Philosophy has come up empty when it comes to proving god's existence - huihuiilly
https://bostonreview.net/alex-byrne-philosophy-god
======
bobblywobbles
Catholic man here.

I'd just like to comment here, and hopefully bring an unbiased view from the
other side of this conversation.

Even though that I am Catholic, and that I believe God exists, I can't stand
here and hold up evidence X that proves irrefutably that God exists. Why? It's
based upon this knowledge that I've gained thus far:

1\. God decides when He reveals Himself to us. 2\. Our relationship with God
is deeply personal, to others, this interaction looks like a "coincidence."

For most of my life, I knew of God and this and that, but didn't ever "feel"
anything. I thought I should right? But I didn't. There's truth to this
passage, Romans 1:19 (ESV); "For what can be known about God is plain to them,
because God has shown it to them.". It's not us that come to see God's
existence, but when God allows it to be.

So when I say that "I know that God is real because I happened to see a cross
when I was driving to the store today" sounds like a coincidence to others,
but what I don't tell you is that I've been deeply struggling with laziness
and fear and needed some reassurance. It's this presence of the cross to me a
reminder that God is listening to me as I pray.

\--

It's very common for me to hear people trying to disprove God. Oh what a crazy
person, believing in this crazy floating man in the sky. What a wierdo!

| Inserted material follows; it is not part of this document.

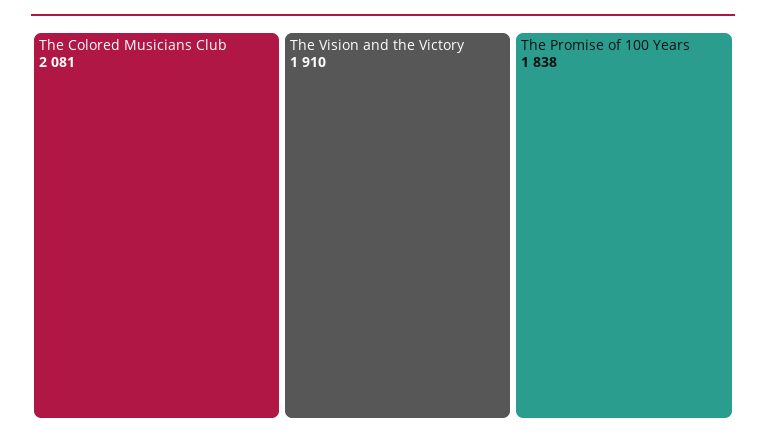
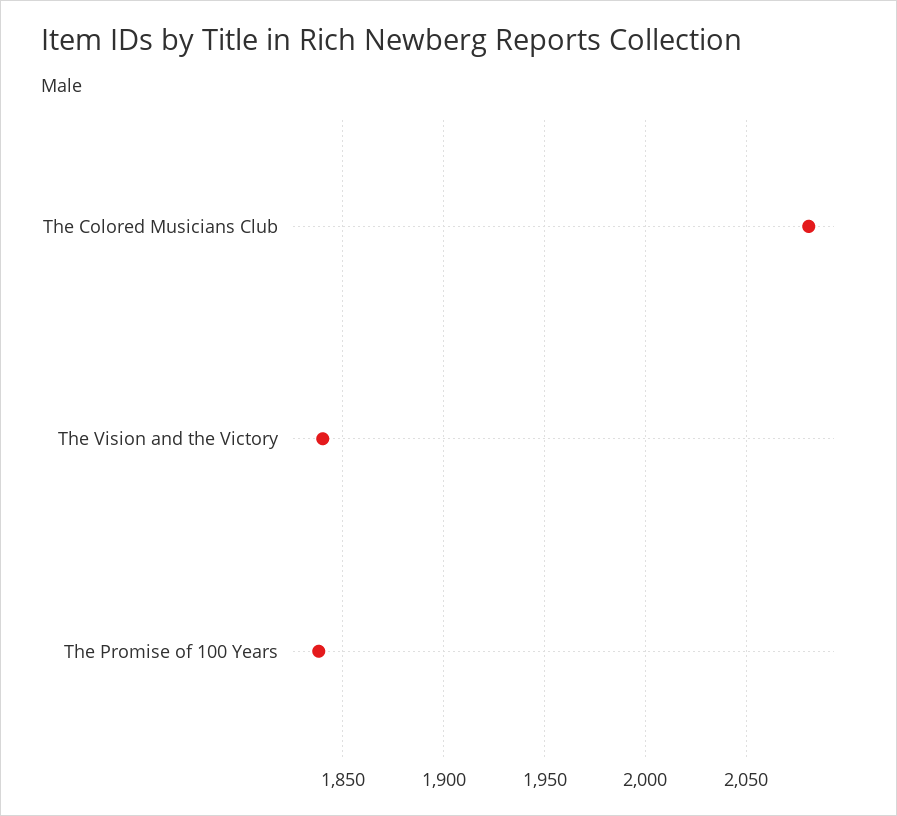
The Vision and the Victory: 1910 -> 1840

Yes, I was in this crowd too at one point.

However, there is such peace in knowing God, having himself revealed to me.
You have no idea, there is such a peace in my heart knowing God, and this is
why myself, and likely other Christians choose to talk about God. With
everything happening today, I know that God is still in control of everything
and that we aren't assured destruction because nothing is impossible for God.
This doesn't excuse us of doing the right thing, of course. We are still
responsible for our actions but God has the final say.